The Junkersdorf massacre (3 July 1586) was an incident in the Cologne War of 1583–1588.

==Event==
On Thursday, 3 July 1586, a convoy of about 800 persons, formed in Bergheim to bring travellers from the Duchy of Jülich to the weekly market in Cologne, was ambushed by marauding soldiers near the village of Junkersdorf (now part of Cologne's Third District). At least 108 were killed and over 100 injured.

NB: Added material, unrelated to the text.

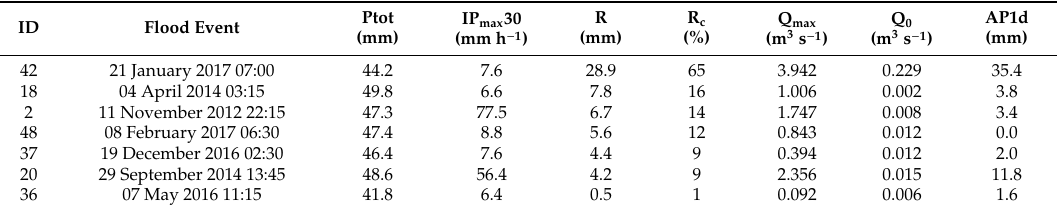
Table A4. Main characteristics of the selected events for non-linearity analysis in Es Fangar Creek.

In the account of the Cologne diarist Hermann Weinsberg, whose brother-in-law Steffen Horn was injured in the attack, "The ruffians murdered, stabbed and pitifully killed many, plundered the people and the wagons, took some prisoners, horses and booty with them, stripped noble maidens and good folk and left them naked". The perpetrators were soldiers in the service of Archbishop-Elector Ernest of Bavaria, from the garrisons of Worringen and Rodenkirchen.

==Aftermath==
News of the massacre reached the city of Cologne at 2 in the afternoon of 3 July, causing consternation. Many citizens went out with food and drink to tend to the survivors, and the city council ordered taverns to take in survivors, and barber surgeons to treat the wounded. On 4 July the city council ordered the bodies of the slain be buried: 108 bodies were found at the site. On 8 July a spokesman conveyed Ernest of Bavaria's apologies to the city council of Cologne. A number of the leaders of the raid were later hanged, including "a Moor who had before been dear to his electoral grace".

The Flemish engraver Frans Hogenberg, then living in Cologne, produced a print commemorating the slaughter.